00:09:53.120 | But we are starting to get good benchmarks for consequential real-world tasks, as in this paper
00:09:59.120 | from the 18th of December. As we'll see, these tasks were sourced from the most common of those
00:10:04.960 | performed in real-world professions. And yes, as of today, just 24% of the tasks can be completed
00:10:12.240 | autonomously, although they weren't able to test O3, for example. Here's the thing though,
00:10:16.960 | that 24% was roughly the performance we were getting from, say, GPT-4 18 months ago on a
00:10:23.520 | benchmark called GPQA - Google-proof, PhD-level science questions. Roughly a year after that,
00:10:30.880 | O1 preview got 70% and O3, by the way, gets 87%. Also, you might note that the pace of improvement
00:10:39.360 | has increased quite dramatically in the last 6 months, basically since the O1 paradigm came out.
00:10:44.560 | I know what some of you might be thinking, is the GPQA that hard? Are they working on a harder one?
00:10:49.520 | Well, check this out. This is from a talk this week by Jason Wei of OpenAI.
00:11:14.240 | All of which is to say, that 24% could become 84% faster than you might think.

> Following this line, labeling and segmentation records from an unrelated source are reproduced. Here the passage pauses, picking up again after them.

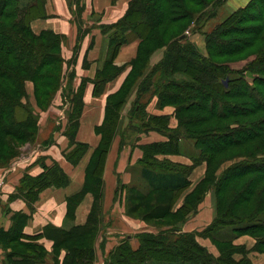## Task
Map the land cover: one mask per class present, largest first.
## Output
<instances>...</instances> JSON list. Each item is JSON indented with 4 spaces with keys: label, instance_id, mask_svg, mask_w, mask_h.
Instances as JSON below:
<instances>
[{
    "label": "trees",
    "instance_id": "1",
    "mask_svg": "<svg viewBox=\"0 0 264 264\" xmlns=\"http://www.w3.org/2000/svg\"><path fill=\"white\" fill-rule=\"evenodd\" d=\"M209 1L131 0L125 17L114 26L116 31L110 39L112 53L126 40L125 33L140 43L126 81L108 99L106 117L98 129L102 142L86 171L91 177V187L85 186V191L89 188L98 202L101 173L119 125L120 110L135 89L128 129L155 130L168 141L145 148L142 175L150 190L143 194L137 188H128L126 214L144 221L166 220L180 214L184 222L211 191L214 219L201 232H181V224L162 233L136 235L135 249L126 239L108 253L104 264H251L245 250L232 244L242 235L251 236L255 240L253 250L264 254V0H250L246 7L235 11L208 33L204 56L182 31L183 24L195 19L199 9ZM223 1H214L213 10ZM43 3L44 0L26 3L0 0V160L4 159L3 150L10 148L11 151L31 141L33 136L30 117L27 121H18L13 115L17 98L23 93L22 80L29 79L35 92L41 88L59 89V83L64 81L62 42L65 37L51 31L35 35L30 28V21L41 15ZM205 17L204 13L196 17L192 31ZM176 31L179 33L172 36ZM260 47L256 57L243 62L239 69H232L230 62L222 61ZM161 48H164L162 59L150 67L151 55ZM247 69L255 73L251 81L244 76ZM99 81L97 86L104 82ZM59 90L63 92V87ZM78 96L74 95L77 117L81 107ZM152 97H157L159 107L174 108L175 129L168 128L166 116L147 117L145 103ZM179 139L191 140L198 151L191 166L153 159L156 155L176 153ZM84 150V145L76 144L73 155L70 153L67 157L76 162ZM203 162L206 163L203 179L173 212L176 200L191 185L190 171ZM228 163L218 174L221 166ZM67 182V177L53 167L34 178L23 176L18 194L31 202L39 190L63 187ZM161 193H168L169 199L161 200ZM97 221L94 215L86 226L58 235L55 244L67 251L65 264L71 260L75 264L92 263L99 229ZM199 237L208 238L219 255L214 257L200 246ZM30 250L31 253L21 255V261L41 259V255L35 254V246ZM235 253L241 254V259L235 260Z\"/></svg>",
    "mask_w": 264,
    "mask_h": 264
},
{
    "label": "crops",
    "instance_id": "2",
    "mask_svg": "<svg viewBox=\"0 0 264 264\" xmlns=\"http://www.w3.org/2000/svg\"><path fill=\"white\" fill-rule=\"evenodd\" d=\"M130 2L131 0H44L41 15L30 21V28L35 35L51 31L65 37V44H62L64 82L70 90L69 100L79 94L81 107L74 134L75 143L62 130L60 133L53 132L47 144L42 143L43 141L36 144L23 157L0 168V264H65L67 251L55 244L58 235L86 226L89 218L94 215L98 217L99 230L102 225H108V220L118 215L122 225L116 229L106 226L100 230L94 241L95 258L91 264L103 262L107 252L116 246L115 236L128 239L135 249L138 243L135 244L131 238H135L138 232L151 233L146 231L144 222L126 214V190L134 187L143 194L149 192L148 182L142 175L145 148L163 144L168 139L155 130L128 129L131 119L128 114L134 101L135 89L120 110L119 125L101 173V196L98 202L89 189L91 177L86 175L90 159L101 141L98 129L104 121L108 99L122 87L137 55L140 40L129 33H125L128 35L126 40L113 53L110 43L111 35L116 31L114 26L125 17ZM239 4L242 3L237 0L235 7ZM163 52L156 51L151 55L150 67L162 59ZM99 80L104 82L97 86ZM60 92L64 107L69 106L71 103L63 96L62 90ZM125 111L127 114L123 117ZM144 111L147 117H169L168 127H177L174 108L159 107L157 97L146 102ZM61 116L65 120V114ZM135 122L137 120H134L137 125ZM76 144L84 145L85 150L76 162H72L67 156L70 153L73 155ZM197 156L198 151L191 140L179 139L176 153L156 155L153 159L188 167ZM229 165L230 163L222 165L218 174ZM53 167H57L67 177L66 185L45 187L39 190L37 198L31 202L18 194L23 176L34 178ZM205 172L204 162L192 168L188 176L191 185L182 194L184 197L203 179ZM85 186L89 187L87 191ZM183 199H179L175 209L183 204ZM213 202L212 192L209 191L198 204L197 211L182 223L181 232H201L207 228L215 216ZM103 240L106 242L101 247ZM197 243L214 257L219 255L208 238L199 237ZM232 244L245 250L251 264H264V254L253 250L255 240L251 236H239ZM32 246L36 247L35 254L41 255V259L32 258L30 262L28 258L21 261V255L31 253ZM233 258L239 260L241 254L235 253ZM71 261L70 264H75L74 260Z\"/></svg>",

00:11:20.640 | And indeed, that would be my prediction. 84% by the end of 2025. But wait, how impactful
00:11:26.880 | would that jump from, say, 24% to 84% be? Well, to find out, here's my 2-minute summary of this
00:11:33.920 | 24-page paper. First, they trawled a massive database of all tasks done by professionals
00:11:39.760 | in America. They excluded physical labor and focused on those jobs in which a large number
00:11:45.440 | of people performed the job. They also weighted the tasks by the median salary of those performing
00:11:50.800 | the tasks. That narrowed things down to 175 diverse, realistic tasks like arranging meeting
00:11:56.160 | rooms, analysing spreadsheets and screening resumes, which they gave the imaginary setting
00:12:00.960 | of a software engineering company. Some of the tasks, of course, required interaction
00:12:05.600 | with other colleagues and the models could do that, although the colleagues were role-played
00:12:10.160 | by Claude. The tasks should be clear enough so that any human worker would be able to complete
00:12:14.960 | the task without asking for further instructions. Although, of course, they may need to ask
00:12:19.200 | questions of their co-workers. The evaluations of task performance were mostly deterministic,
00:12:24.400 | which is good, and there was a heavy weighting toward whether the model could fully complete
00:12:29.360 | the task. Partial completion would always result in less than half marks. Here's an example of
00:12:34.880 | a task with multiple steps and checkpoints, and if at one point to run a code coverage script,
00:12:41.680 | it didn't recognize it needed to install certain dependencies, it would fail that checkpoint and
00:12:46.000 | therefore for this score of 4 out of 8, it would actually get 25% only. You can see the final
00:12:51.680 | results here and you might wonder why I'm predicting 84% by the end of the year if even
00:12:57.600 | Claude is getting, say, 24%. If we're that far away from task automation, why was it reported
00:13:03.680 | yesterday that OpenAI are releasing a computer-using agent as soon as this month? Indeed,
00:13:09.920 | why have Anthropic already released a computer-use agent in beta? That launch from Anthropic was
00:13:15.840 | apparently mocked by OpenAI leaders because of its risks for things like prompt injection
00:13:20.960 | and Anthropic's high-minded rhetoric, it says, about AI safety. The reason, though,
00:13:25.440 | that that prediction and all of these releases can still make sense despite these disappointing
00:13:30.880 | results is because of reinforcement learning. That, after all, is the secret to why O1 and now
00:13:36.880 | O3 has broken the benchmark that it has done. Push a model to try again and again and again
00:13:43.040 | until it completes a task successfully and then reinforce those weights that led it to doing so.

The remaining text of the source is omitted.